_Activity:_
Your copy should match the records below exactly, except for the pictures.

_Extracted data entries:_

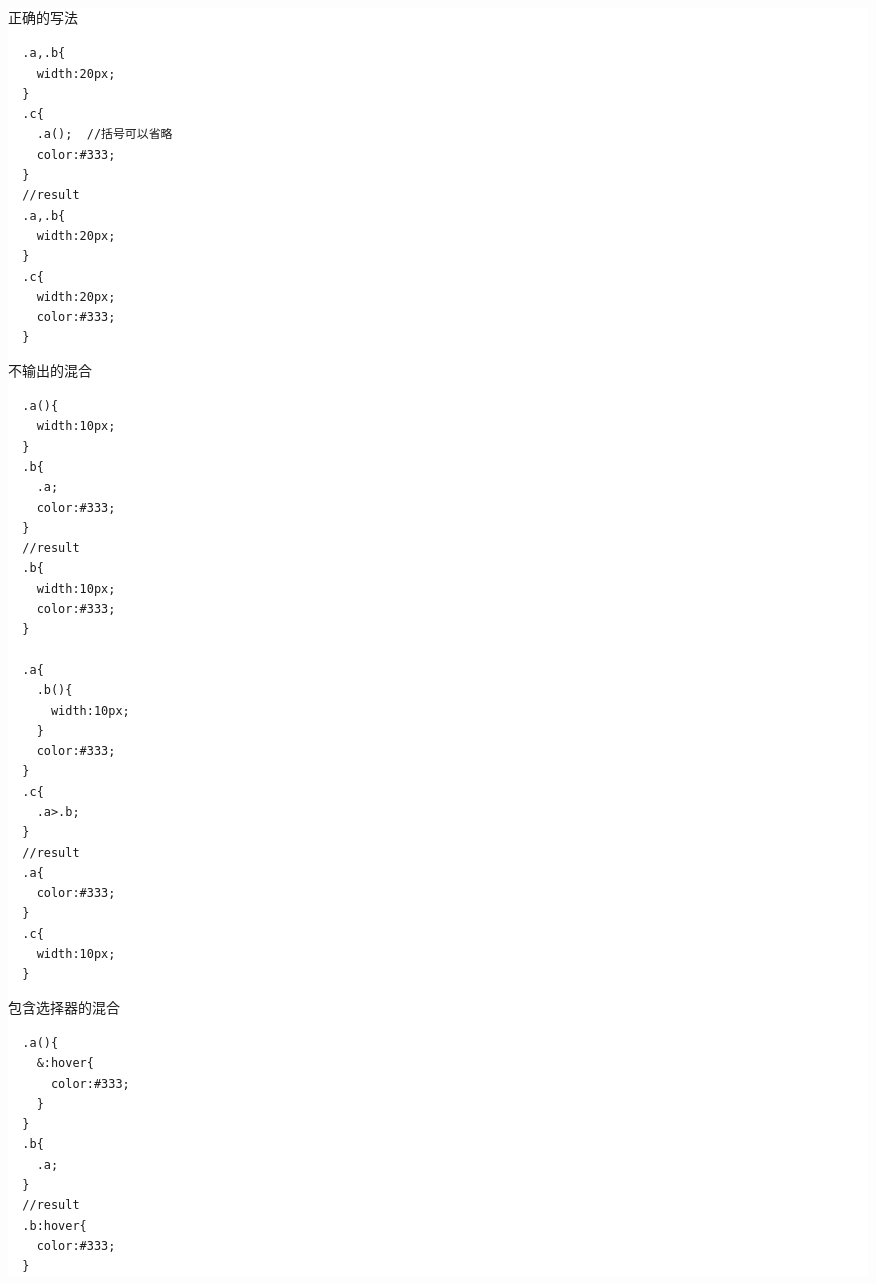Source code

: 正确的写法

      .a,.b{
        width:20px;
      }
      .c{
        .a();  //括号可以省略
        color:#333;
      }
      //result
      .a,.b{
        width:20px;
      }
      .c{
        width:20px;
        color:#333;
      }
      
不输出的混合

      .a(){
        width:10px;
      }
      .b{
        .a;
        color:#333;
      }
      //result
      .b{
        width:10px;
        color:#333;
      }

      .a{
        .b(){
          width:10px;
        }
        color:#333;
      }
      .c{
        .a>.b;
      }
      //result
      .a{
        color:#333;
      }
      .c{
        width:10px;
      }

包含选择器的混合

      .a(){
        &:hover{
          color:#333;
        }
      }
      .b{
        .a;
      }
      //result
      .b:hover{
        color:#333;
      }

_Written answer:_
Source code

: 正确的写法

      .a,.b{
        width:20px;
      }
      .c{
        .a();  //括号可以省略
        color:#333;
      }
      //result
      .a,.b{
        width:20px;
      }
      .c{
        width:20px;
        color:#333;
      }
      
不输出的混合

      .a(){
        width:10px;
      }
      .b{
        .a;
        color:#333;
      }
      //result
      .b{
        width:10px;
        color:#333;
      }

      .a{
        .b(){
          width:10px;
        }
        color:#333;
      }
      .c{
        .a>.b;
      }
      //result
      .a{
        color:#333;
      }
      .c{
        width:10px;
      }

包含选择器的混合

      .a(){
        &:hover{
          color:#333;
        }
      }
      .b{
        .a;
      }
      //result
      .b:hover{
        color:#333;
      }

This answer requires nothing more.